We love speaking with initiative leaders to learn how to achieve success for an activity program. Last week we chatted with the Program Administrators at Chester County in Pennsylvania and are happy to share their expertise with you!
The WalkWorks ChesCo! program is in its second year and it’s trekking right along to the goal of 5,000 walkers taking 5 billion steps in 2018. The WalkWorks program started as an entry into a competition hosted by the National Association of County Officials, American Public Health Association and the Aetna Foundation, and has advanced the County into the Top 50 of 400 applicants. WalkWorks Program Administrator and County Health Director, Jeanne Casner, said the focus of the program is “to take something as simple as walking, and really leverage that to get more people to be more physically active.”
Walker Tracker is the technical component of a multi-faceted approach that focuses on “improving health, social connectedness, engaging with community and taking advantage of community assets, like established parks and trails,” says Casner. Using a centralized, user-friendly hub for participants and administrators makes the WalkWorks program a success. Want proof? Their most recent Library System Summer Walking Challenge saw 48% of participants reach the step goal!
What have you found easiest about creating and building your Walker Tracker program?
• Walker Tracker has been a great way to track all our steps and walkers. The data downloads are easy to pull that information for a quick snapshot of the progress we’re making on our program. It’s easy to get people to sign up. Registration is less than a minute. We like that people can sync devices, which makes it easy for us to entice people to get involved…One of our goals of the program is that everyone can get involved without any special equipment and no barriers to participating, and we think Walker Tracker has helped us to achieve that. – Erin Brown, Public Health Planner
• [Walker Tracker] gave us the central point for everyone to go to for this entire effort. – Jeanne Casner
Do you have advice for other activity-based community initiatives?

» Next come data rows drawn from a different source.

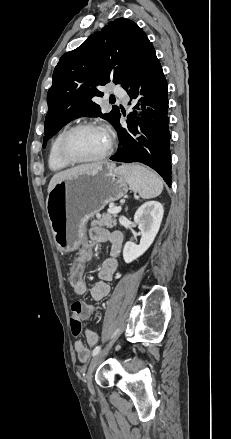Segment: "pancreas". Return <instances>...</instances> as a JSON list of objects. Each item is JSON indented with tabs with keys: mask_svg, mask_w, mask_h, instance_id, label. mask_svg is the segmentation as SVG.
<instances>
[{
	"mask_svg": "<svg viewBox=\"0 0 231 439\" xmlns=\"http://www.w3.org/2000/svg\"><path fill=\"white\" fill-rule=\"evenodd\" d=\"M116 214H103L102 217L95 219L91 222V226H106L107 228H113L117 226Z\"/></svg>",
	"mask_w": 231,
	"mask_h": 439,
	"instance_id": "obj_1",
	"label": "pancreas"
}]
</instances>
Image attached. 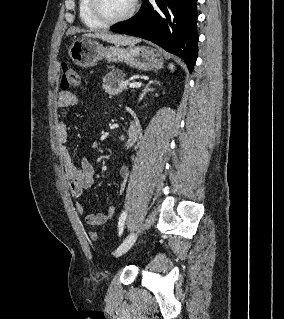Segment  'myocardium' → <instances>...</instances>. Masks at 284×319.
<instances>
[{
  "label": "myocardium",
  "instance_id": "f54148a6",
  "mask_svg": "<svg viewBox=\"0 0 284 319\" xmlns=\"http://www.w3.org/2000/svg\"><path fill=\"white\" fill-rule=\"evenodd\" d=\"M137 6H138V0H132L129 9L124 14L115 18H110V17H107L102 11L100 0H90V10L93 16L105 26L114 25V24L127 21L134 15L137 9Z\"/></svg>",
  "mask_w": 284,
  "mask_h": 319
}]
</instances>
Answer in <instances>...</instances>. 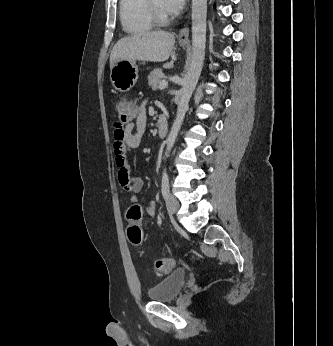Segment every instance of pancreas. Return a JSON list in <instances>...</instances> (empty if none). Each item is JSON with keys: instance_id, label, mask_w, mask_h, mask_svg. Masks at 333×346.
Wrapping results in <instances>:
<instances>
[{"instance_id": "obj_1", "label": "pancreas", "mask_w": 333, "mask_h": 346, "mask_svg": "<svg viewBox=\"0 0 333 346\" xmlns=\"http://www.w3.org/2000/svg\"><path fill=\"white\" fill-rule=\"evenodd\" d=\"M162 76H163V73H162V69L160 68L154 69L148 75V83L152 87L153 90H156L159 88V84L161 82Z\"/></svg>"}]
</instances>
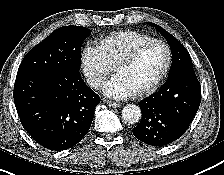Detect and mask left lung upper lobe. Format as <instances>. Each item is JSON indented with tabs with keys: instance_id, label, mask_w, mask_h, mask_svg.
<instances>
[{
	"instance_id": "1",
	"label": "left lung upper lobe",
	"mask_w": 224,
	"mask_h": 175,
	"mask_svg": "<svg viewBox=\"0 0 224 175\" xmlns=\"http://www.w3.org/2000/svg\"><path fill=\"white\" fill-rule=\"evenodd\" d=\"M149 24L160 31V33L166 38L169 46L171 47L172 65L169 75H172L173 73L182 69H193L192 61L186 48L176 38H174L170 33H168L160 26L154 23Z\"/></svg>"
}]
</instances>
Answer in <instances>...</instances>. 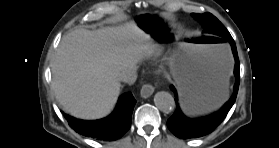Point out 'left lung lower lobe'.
Here are the masks:
<instances>
[{
	"mask_svg": "<svg viewBox=\"0 0 279 148\" xmlns=\"http://www.w3.org/2000/svg\"><path fill=\"white\" fill-rule=\"evenodd\" d=\"M227 39L232 47V52L235 58L234 74L236 82L234 85V92L229 101L216 113L202 118L191 119L186 117L179 108L177 101V109L174 114L168 119L167 126L170 131L181 139L197 138L211 133L226 117L227 113L235 103L239 82H240V63L237 54L235 42L231 36L224 37ZM172 91L177 98L176 90L171 86Z\"/></svg>",
	"mask_w": 279,
	"mask_h": 148,
	"instance_id": "left-lung-lower-lobe-1",
	"label": "left lung lower lobe"
}]
</instances>
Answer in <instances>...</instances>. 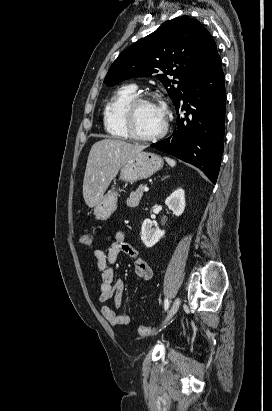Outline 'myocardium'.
Returning a JSON list of instances; mask_svg holds the SVG:
<instances>
[{
	"instance_id": "myocardium-1",
	"label": "myocardium",
	"mask_w": 272,
	"mask_h": 411,
	"mask_svg": "<svg viewBox=\"0 0 272 411\" xmlns=\"http://www.w3.org/2000/svg\"><path fill=\"white\" fill-rule=\"evenodd\" d=\"M142 103H155V100L148 95H136L133 99H131L128 104L124 108L123 112V122H124V127L128 133V136L136 141H142V142H153L160 140L163 138L169 128V119H168V113L167 110L164 106L160 105V108L162 109L163 113V126L158 131L157 133L153 135H141L139 134L135 127H134V118H135V113L139 105Z\"/></svg>"
}]
</instances>
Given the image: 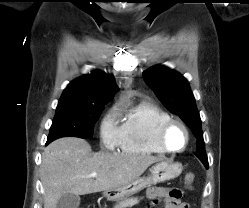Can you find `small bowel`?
<instances>
[{"instance_id":"1","label":"small bowel","mask_w":249,"mask_h":208,"mask_svg":"<svg viewBox=\"0 0 249 208\" xmlns=\"http://www.w3.org/2000/svg\"><path fill=\"white\" fill-rule=\"evenodd\" d=\"M147 194L153 204L164 200L165 208H189L187 203L181 201V191L177 188L153 186L148 189Z\"/></svg>"}]
</instances>
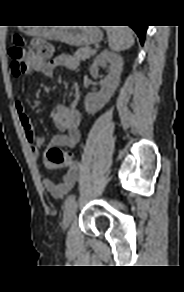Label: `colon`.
Returning a JSON list of instances; mask_svg holds the SVG:
<instances>
[{"mask_svg": "<svg viewBox=\"0 0 184 292\" xmlns=\"http://www.w3.org/2000/svg\"><path fill=\"white\" fill-rule=\"evenodd\" d=\"M12 59L11 69L14 76H21L37 63L45 62L52 55V47L44 40H35L31 43L27 52L19 36H15L13 44L9 49ZM46 156L55 165H68L75 163L73 155L57 146L50 147Z\"/></svg>", "mask_w": 184, "mask_h": 292, "instance_id": "obj_1", "label": "colon"}]
</instances>
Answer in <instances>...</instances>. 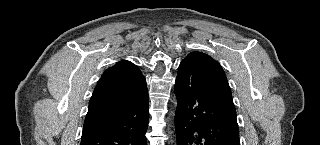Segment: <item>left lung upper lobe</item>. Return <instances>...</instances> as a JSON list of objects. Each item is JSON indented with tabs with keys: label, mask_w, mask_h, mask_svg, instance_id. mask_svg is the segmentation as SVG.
Returning <instances> with one entry per match:
<instances>
[{
	"label": "left lung upper lobe",
	"mask_w": 320,
	"mask_h": 145,
	"mask_svg": "<svg viewBox=\"0 0 320 145\" xmlns=\"http://www.w3.org/2000/svg\"><path fill=\"white\" fill-rule=\"evenodd\" d=\"M184 60H187L189 62H192L196 65H199V66H202L206 69H209V70H214V71H218L220 72L222 75H225L222 67L220 66V64L215 61L213 58H211L209 55L205 54V53H202V52H198V51H195V52H191L187 55V57L184 59ZM226 104L228 105V107L236 113V110H235V106H234V103H233V100H232V93L231 91L229 92V96H228V99L226 101Z\"/></svg>",
	"instance_id": "5c2ea615"
}]
</instances>
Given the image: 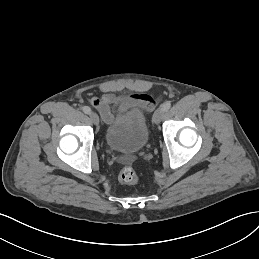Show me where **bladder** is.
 <instances>
[{
  "label": "bladder",
  "instance_id": "1",
  "mask_svg": "<svg viewBox=\"0 0 259 259\" xmlns=\"http://www.w3.org/2000/svg\"><path fill=\"white\" fill-rule=\"evenodd\" d=\"M149 141L146 116L139 108H132L116 116L105 132V142L114 152L130 154L144 150Z\"/></svg>",
  "mask_w": 259,
  "mask_h": 259
}]
</instances>
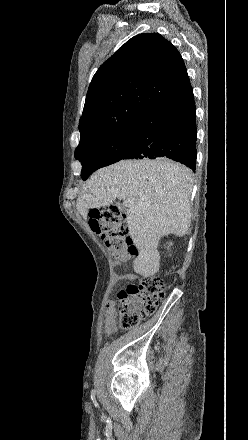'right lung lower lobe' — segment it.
<instances>
[{"mask_svg":"<svg viewBox=\"0 0 248 440\" xmlns=\"http://www.w3.org/2000/svg\"><path fill=\"white\" fill-rule=\"evenodd\" d=\"M130 144L122 159L167 157L196 166V108L193 90L144 112L127 126Z\"/></svg>","mask_w":248,"mask_h":440,"instance_id":"right-lung-lower-lobe-1","label":"right lung lower lobe"}]
</instances>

• Keep the ask very simple. When you are putting together a walking challenge or putting together something that you’re asking a lot of people to do, keep it simple. – Elizabeth Herzberger, Public Health Educator
• We benefit from having a champion. By far our Commissioners are the champions. They are the visible, known champion. And they are persistent and consistent with messaging. – Jeanne Casner
How do you keep your participants engaged during a year-long program?
• We used the custom maps to bring that local interest to our residents of the county. We just wrapped up the 18 Libraries in the County and this Fall we’ll have one that highlights all the farms in the county. – Erin Brown
Creating a community around activity and providing accessibility to challenges, rewards, and/or environmental supports are pillars of successful wellness programs.